Fluoride wars! For years, controversy has raged about the addition of fluoride to our drinking water. Now the issue is back, due to revelations that the city of Loveland has periodically discontinued fluoridation during mainteinance of the water treatment plant. Dental advocates can relax. Fluoridation is back, at a rate of 0.9 milligrams per liter, up from the previous level of 0.7 mg/L. Of course, the tinfoil-hat crowd has descended en masse upon the city in order to protest the decision. Citing health risks, fluorosis (where teeth become white-spotted, yellow, brown-stained or pitted), and the zombification of America, advocates failed to convince the city that fluoridation should be discontinued. Let us examine the issue. Fluoride is good for your teeth!
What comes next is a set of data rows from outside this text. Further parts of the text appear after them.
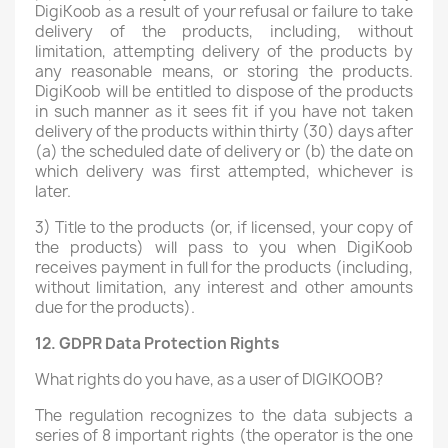
DigiKoob as a result of your refusal or failure to take
delivery of the products, including, without
limitation, attempting delivery of the products by
any reasonable means, or storing the products.
DigiKoob will be entitled to dispose of the products
in such manner as it sees fit if you have not taken
delivery of the products within thirty (30) days after
(a) the scheduled date of delivery or (b) the date on
which delivery was first attempted, whichever is
later.
3) Title to the products (or, if licensed, your copy of
the products) will pass to you when DigiKoob
receives payment in full for the products (including,
without limitation, any interest and other amounts
due for the products).
12. GDPR Data Protection Rights
What rights do you have, as a user of DIGIKOOB?
The regulation recognizes to the data subjects a
series of 8 important rights (the operator is the one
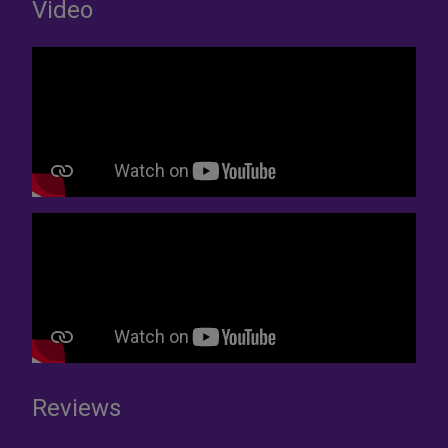
Video
Reviews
Fluoride research had its beginnings in 1901, when a young dental school graduate named Frederick McKay left the East Coast to open a dental practice in Colorado Springs, Colorado. He determined that mysterious brown stains on the residents’ teeth were caused by an unknown ingredient in the town’s water supply, which had a curious secondary effect of eliminating dental caries (cavities). What this ingredient might be remained a mystery until 1931, when chemist H.V. Churchill discovered that high levels of naturally occuring fluoride were the cause. At first he refused to believe it. “You’ve contaminated the sample!”, he roared at his lab assistant. “Check it again!” Fluoride, however, was indeed the culprit. But what level is safe?
The Environmental Protection Agency has determined that fluoride is non-toxic up to a level of 4.0 mg/L, with fluorosis (originally known as ‘Colorado Brown Stain’) occuring at levels of 2.0 mg/L and above. This means that the city of Loveland would have to increase fluoride levels by 222% before putting anyone at risk. As long as you don’t swallow your fluoride toothpaste, you’ll be fine.
Precious Bodily Fluids
In the movie ‘Dr. Strangelove’, United States Air Force Brigadier General Jack D. Ripper (Sterling Hayden), commander of Burpelson Air Force Base, orders the SAC 843rd Bomb Wing to commence an attack flight on the Soviet Union. He cites, as his reason for doing so, the fluoridation of our water supply, calling it “A communist plot to pollute our precious bodily fluids”. He was, of course, barking mad. Before fluoridation (and good dentistry), teeth were a transient and painful affair, belonging mostly to the young. Today, luckily, tying a string between a rotting tooth and a doorknob (and then slamming the door!), is a thing of the past.
Nattering nabobs of negativity like to cite studies from India, Mexico, China, and Iran on the mental health effects of fluoride. Not exactly the absolute cutting-edge of scientific research. But it’s no surprise that second and third world countries are desperate to blame anyone (or anything), other than themselves for their troubles. The truth is, too much of anything can be toxic. People have even died from drinking too much water, a very real condition known as hyponatremia (water intoxication). Overexposure to that lucky ‘ol sun? Melanoma. Lots of meat? You’ll end up with cardiovascular disease, like Curly in ‘City Slickers’. “The man ate bacon at every meal. You can’t do that.” Are we really doomed to become a nation of mind-numbed, brown-tooth zombies, intent only on devouring brains, delicious brains? Probably, but it won’t be because of fluoride. Remember, it is always better to base an opinion on facts, rather than emotion!